It would help if you retyped the data exactly, leaving out the pictures.

#### Data provided ####

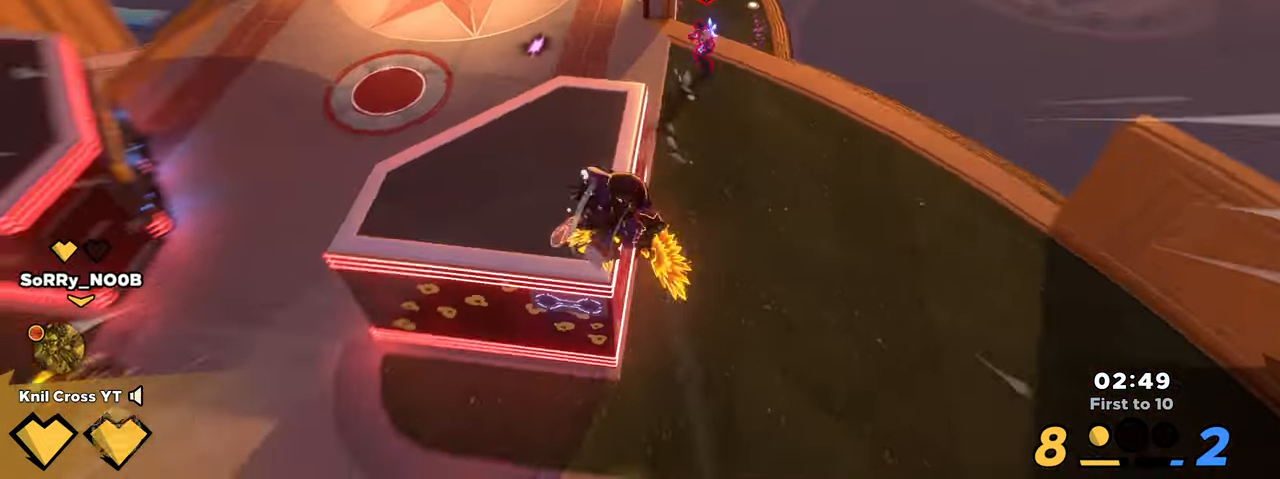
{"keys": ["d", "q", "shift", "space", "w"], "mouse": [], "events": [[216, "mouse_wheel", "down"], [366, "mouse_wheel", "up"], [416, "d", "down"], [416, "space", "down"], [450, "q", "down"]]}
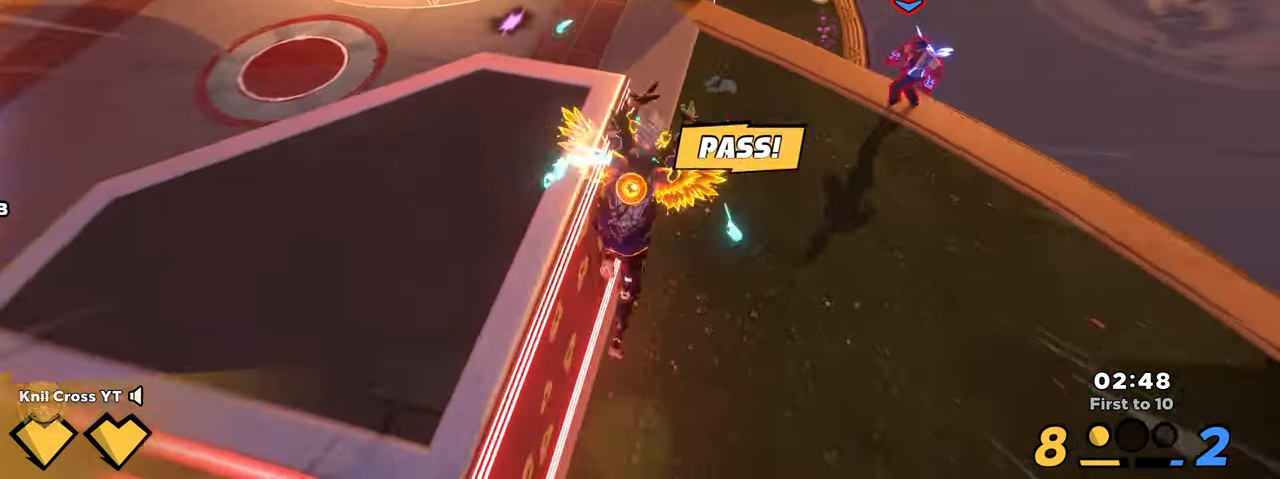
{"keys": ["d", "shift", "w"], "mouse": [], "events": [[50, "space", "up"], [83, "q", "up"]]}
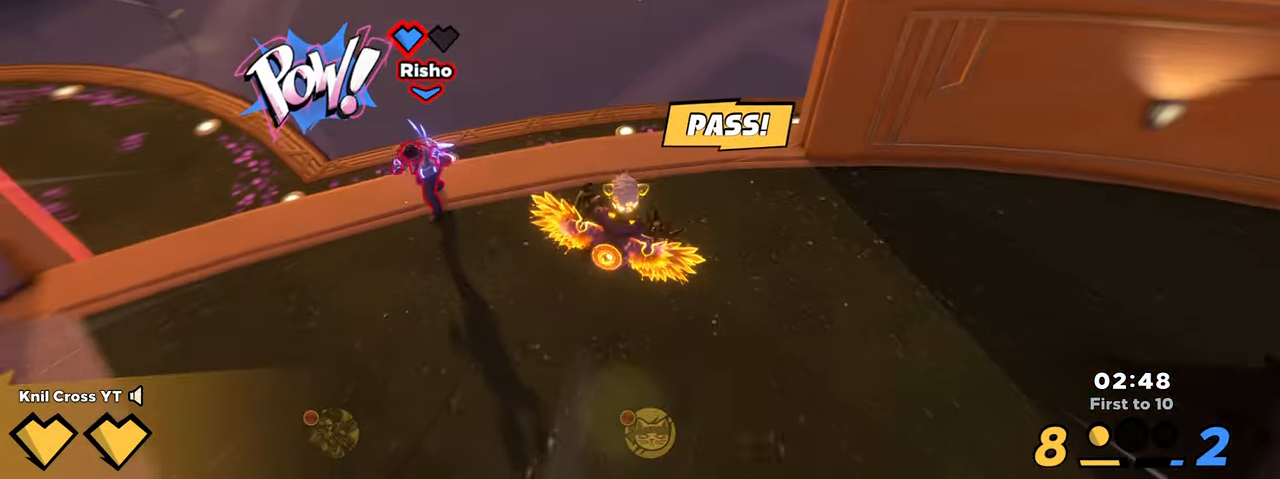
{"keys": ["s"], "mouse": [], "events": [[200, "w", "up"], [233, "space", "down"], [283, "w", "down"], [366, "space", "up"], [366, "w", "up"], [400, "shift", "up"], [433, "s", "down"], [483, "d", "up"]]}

####

» **Response**:
{"keys": ["d", "q", "shift", "space", "w"], "mouse": [], "events": [[216, "mouse_wheel", "down"], [366, "mouse_wheel", "up"], [416, "d", "down"], [416, "space", "down"], [450, "q", "down"]]}
{"keys": ["d", "shift", "w"], "mouse": [], "events": [[50, "space", "up"], [83, "q", "up"]]}
{"keys": ["s"], "mouse": [], "events": [[200, "w", "up"], [233, "space", "down"], [283, "w", "down"], [366, "space", "up"], [366, "w", "up"], [400, "shift", "up"], [433, "s", "down"], [483, "d", "up"]]}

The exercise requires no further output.